EXERCISE - Reproduce the lines below word for word, omitting the pictures from your answer.

━━ COLLECTED MATERIAL

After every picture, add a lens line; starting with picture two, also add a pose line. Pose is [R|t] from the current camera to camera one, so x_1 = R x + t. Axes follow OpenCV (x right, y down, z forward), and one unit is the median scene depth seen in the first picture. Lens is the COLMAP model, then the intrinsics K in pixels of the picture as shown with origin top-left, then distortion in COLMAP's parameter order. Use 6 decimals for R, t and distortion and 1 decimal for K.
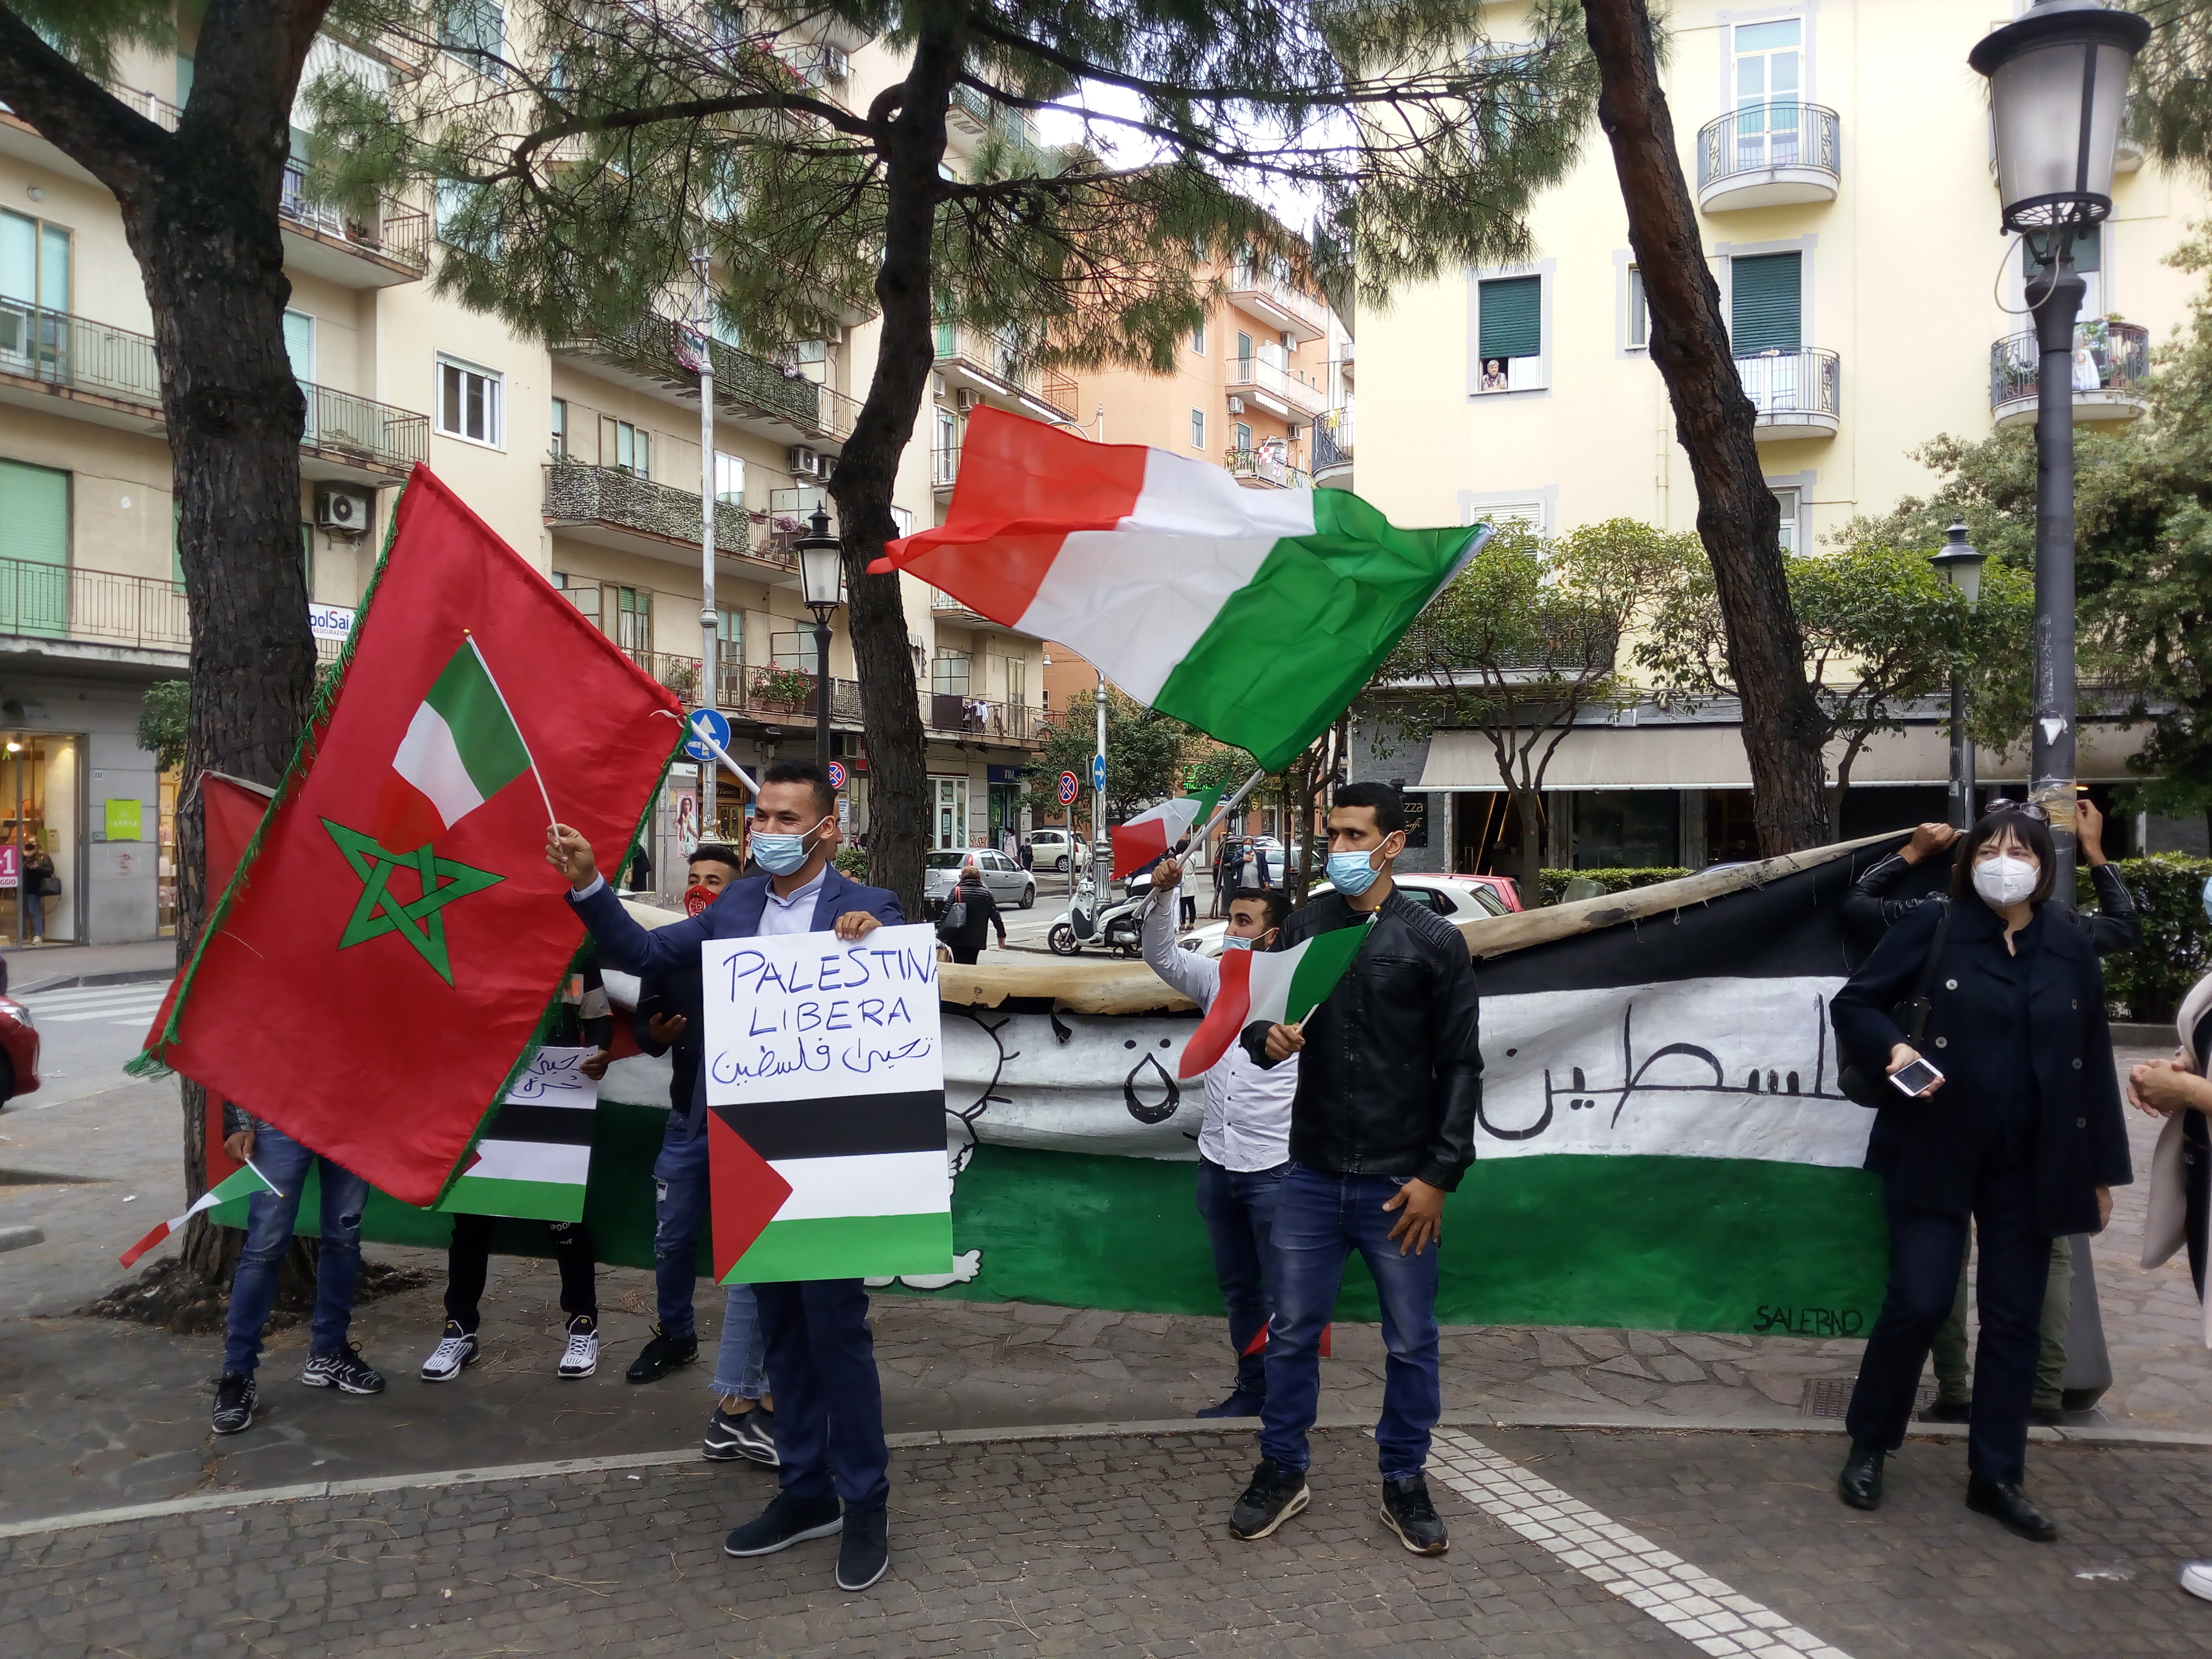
lens RADIAL K [[1778.5, 0, 1083.6], [0, 1778.5, 819.9], [0, 0, 1]] dist [0.079203, -0.140492]
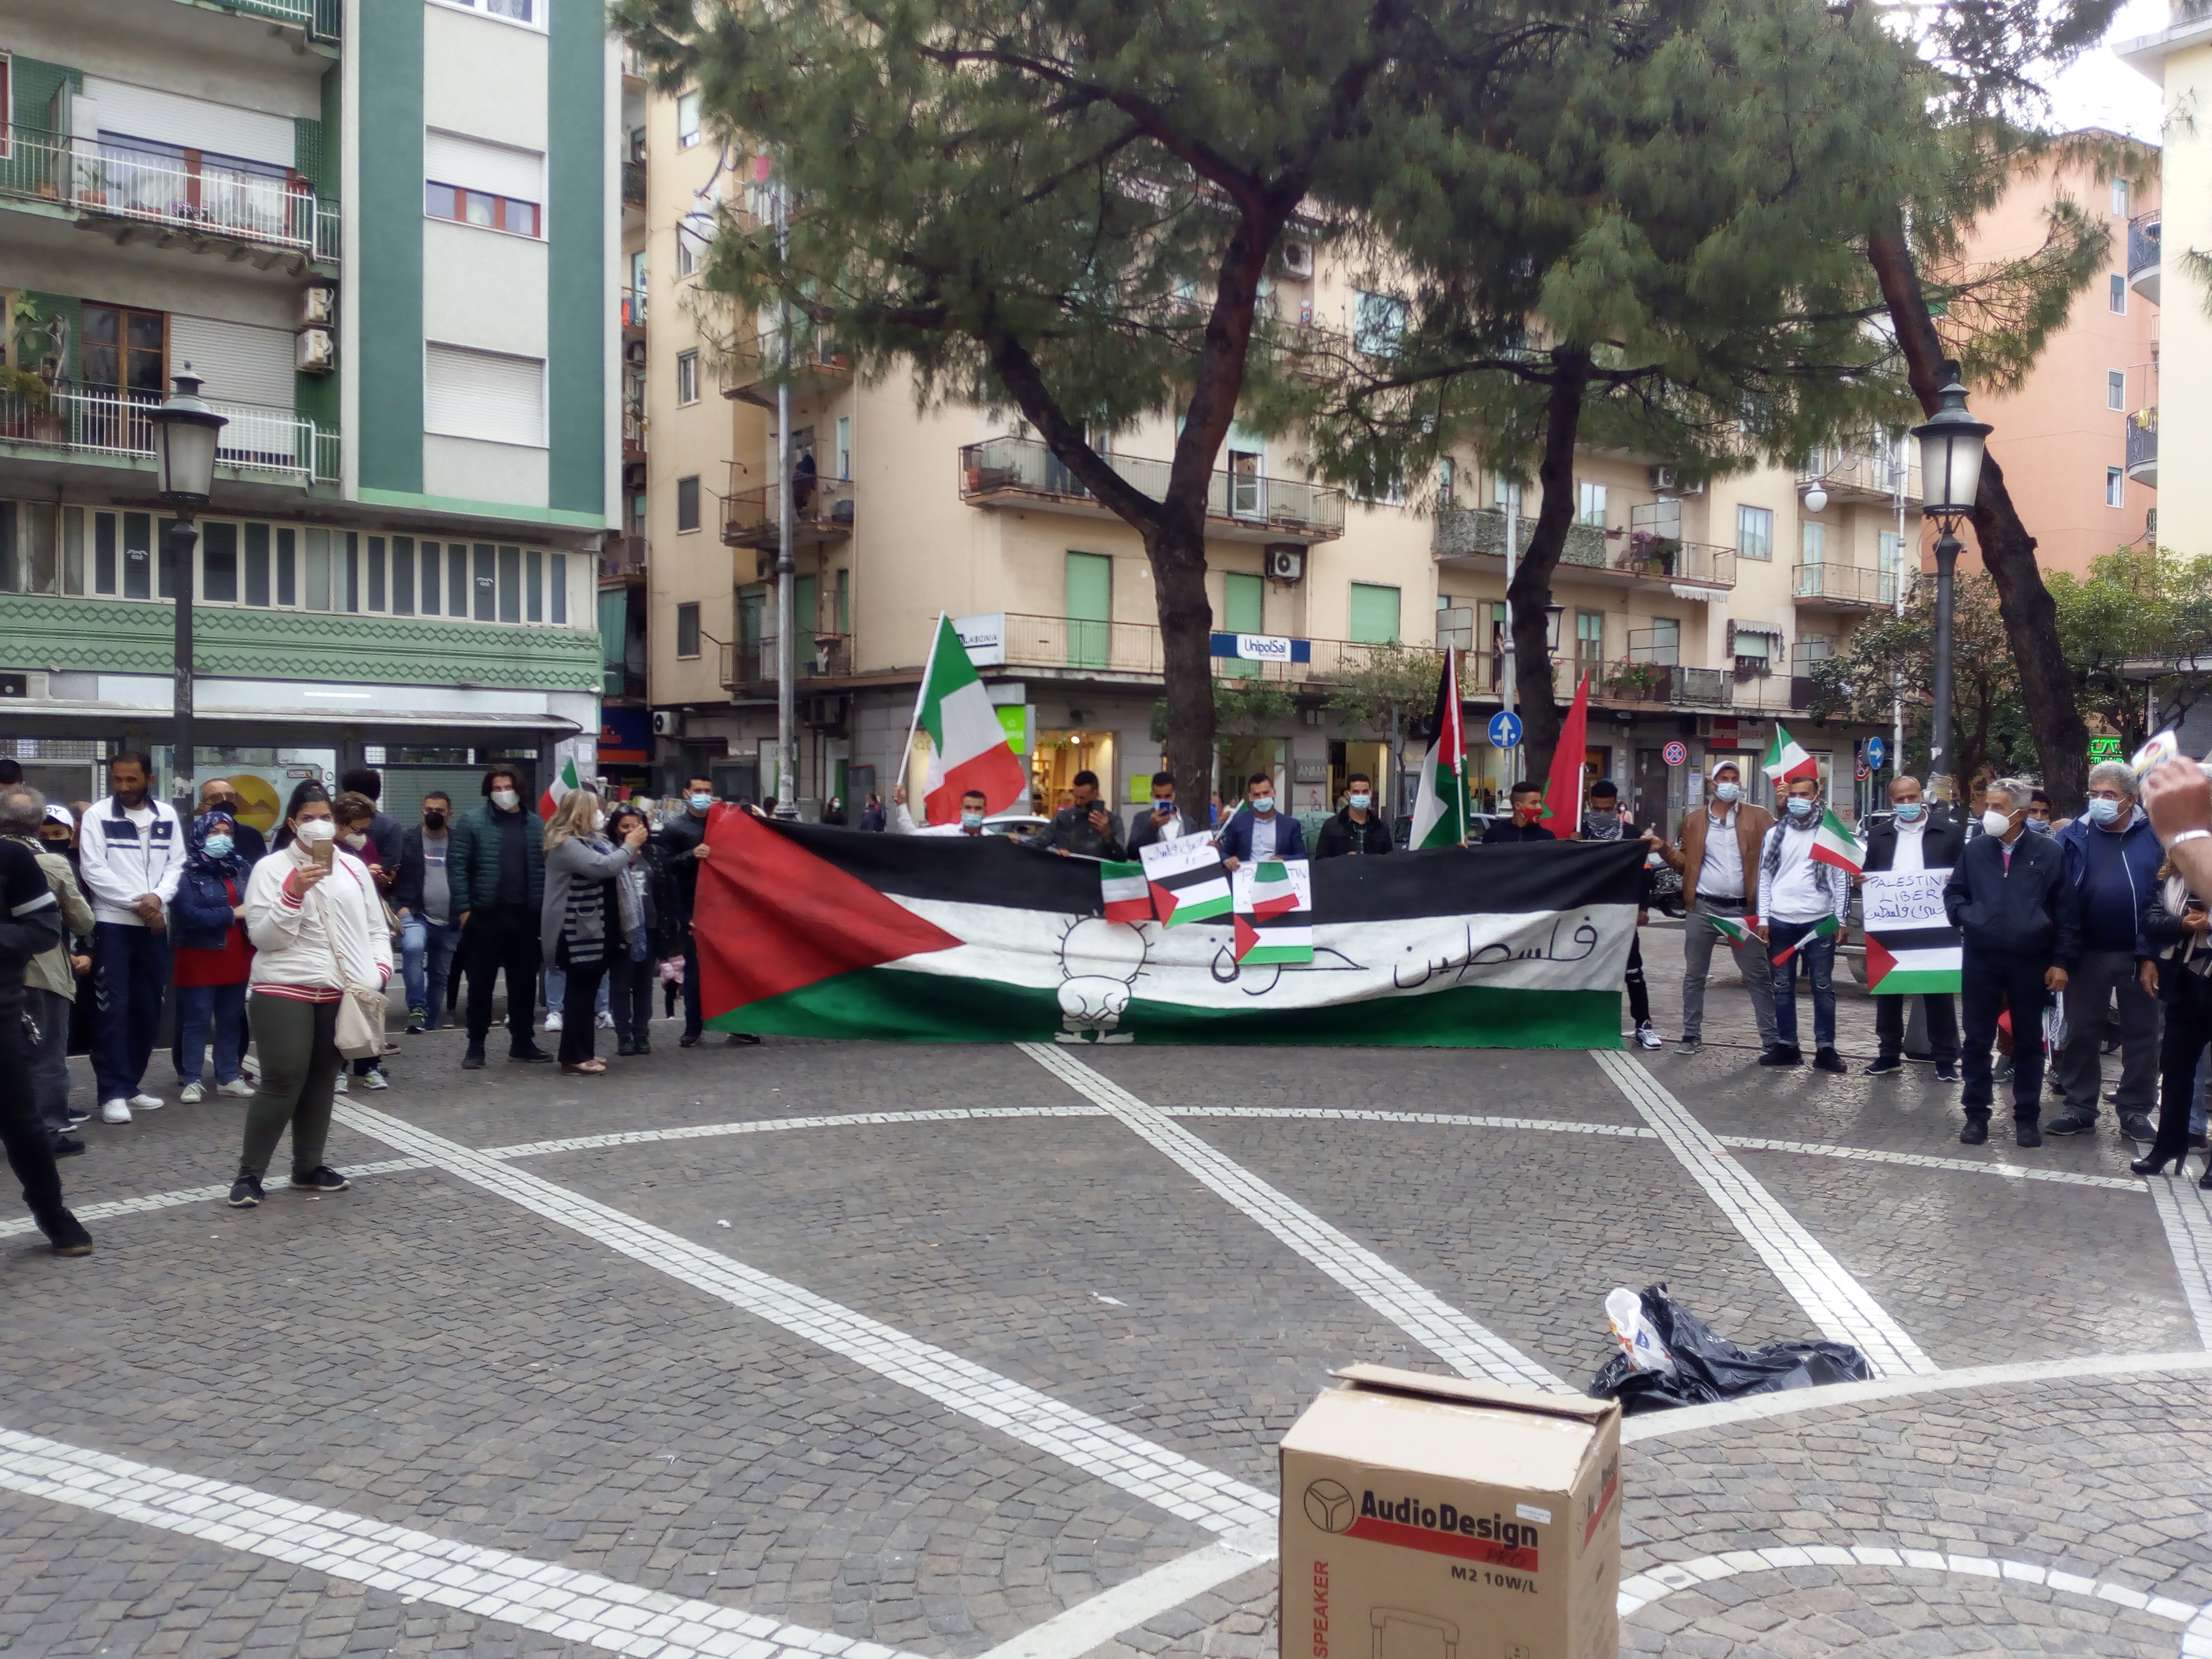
lens RADIAL K [[1778.5, 0, 1114.2], [0, 1778.5, 830.9], [0, 0, 1]] dist [0.079203, -0.140492]
pose [[0.875232, 0.028268, -0.482877, 0.228263], [-0.013848, 0.999346, 0.033404, -0.020679], [0.483505, -0.022549, 0.875051, -0.428766]]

━━━━

SOLUTION FOR THIS EXERCISE -
After every picture, add a lens line; starting with picture two, also add a pose line. Pose is [R|t] from the current camera to camera one, so x_1 = R x + t. Axes follow OpenCV (x right, y down, z forward), and one unit is the median scene depth seen in the first picture. Lens is the COLMAP model, then the intrinsics K in pixels of the picture as shown with origin top-left, then distortion in COLMAP's parameter order. Use 6 decimals for R, t and distortion and 1 decimal for K.
lens RADIAL K [[1778.5, 0, 1083.6], [0, 1778.5, 819.9], [0, 0, 1]] dist [0.079203, -0.140492]
lens RADIAL K [[1778.5, 0, 1114.2], [0, 1778.5, 830.9], [0, 0, 1]] dist [0.079203, -0.140492]
pose [[0.875232, 0.028268, -0.482877, 0.228263], [-0.013848, 0.999346, 0.033404, -0.020679], [0.483505, -0.022549, 0.875051, -0.428766]]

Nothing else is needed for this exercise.